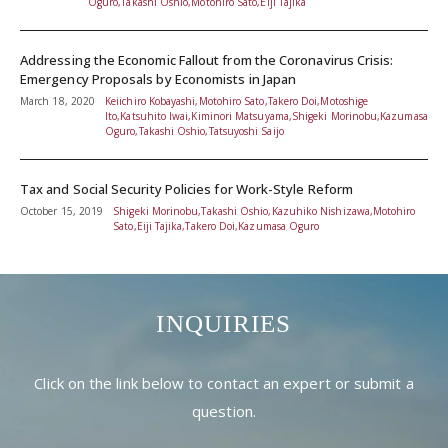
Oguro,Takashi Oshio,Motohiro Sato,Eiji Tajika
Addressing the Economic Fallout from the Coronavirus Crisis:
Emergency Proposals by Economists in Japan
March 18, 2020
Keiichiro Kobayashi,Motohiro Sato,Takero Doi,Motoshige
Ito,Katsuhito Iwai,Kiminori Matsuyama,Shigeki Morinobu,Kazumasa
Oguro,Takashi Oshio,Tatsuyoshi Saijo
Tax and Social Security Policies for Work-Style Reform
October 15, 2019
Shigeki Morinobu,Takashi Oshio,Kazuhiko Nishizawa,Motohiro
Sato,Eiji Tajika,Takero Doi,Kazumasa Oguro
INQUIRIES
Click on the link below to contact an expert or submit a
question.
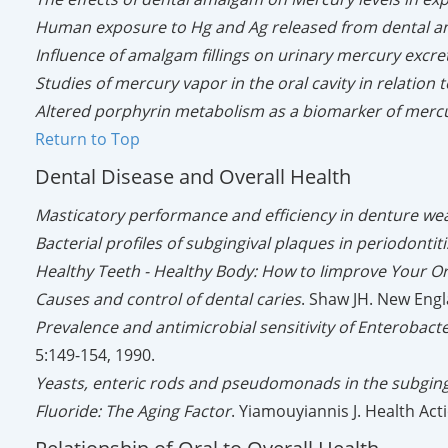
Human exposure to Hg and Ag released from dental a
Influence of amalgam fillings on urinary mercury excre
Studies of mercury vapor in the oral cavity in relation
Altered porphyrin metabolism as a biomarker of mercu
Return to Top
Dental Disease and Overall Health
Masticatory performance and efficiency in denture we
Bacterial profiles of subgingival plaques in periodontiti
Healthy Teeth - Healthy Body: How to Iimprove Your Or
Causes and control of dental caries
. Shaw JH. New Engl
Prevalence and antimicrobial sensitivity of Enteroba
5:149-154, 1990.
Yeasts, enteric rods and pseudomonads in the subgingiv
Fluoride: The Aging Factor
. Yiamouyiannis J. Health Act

-*-*-

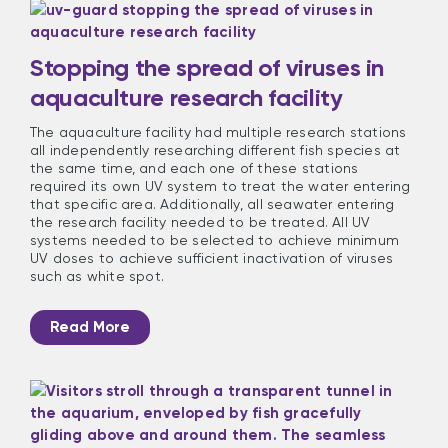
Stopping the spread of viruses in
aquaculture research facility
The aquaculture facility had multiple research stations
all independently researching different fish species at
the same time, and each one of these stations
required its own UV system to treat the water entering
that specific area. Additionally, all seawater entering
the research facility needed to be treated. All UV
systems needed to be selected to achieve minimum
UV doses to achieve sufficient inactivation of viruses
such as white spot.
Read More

-*-*-

EXERCISE. Working from the entries above, filter out every line that lacks "Kazumasa" and copy what remains.

TASK RESULT.
Ito,Katsuhito Iwai,Kiminori Matsuyama,Shigeki Morinobu,Kazumasa
Sato,Eiji Tajika,Takero Doi,Kazumasa Oguro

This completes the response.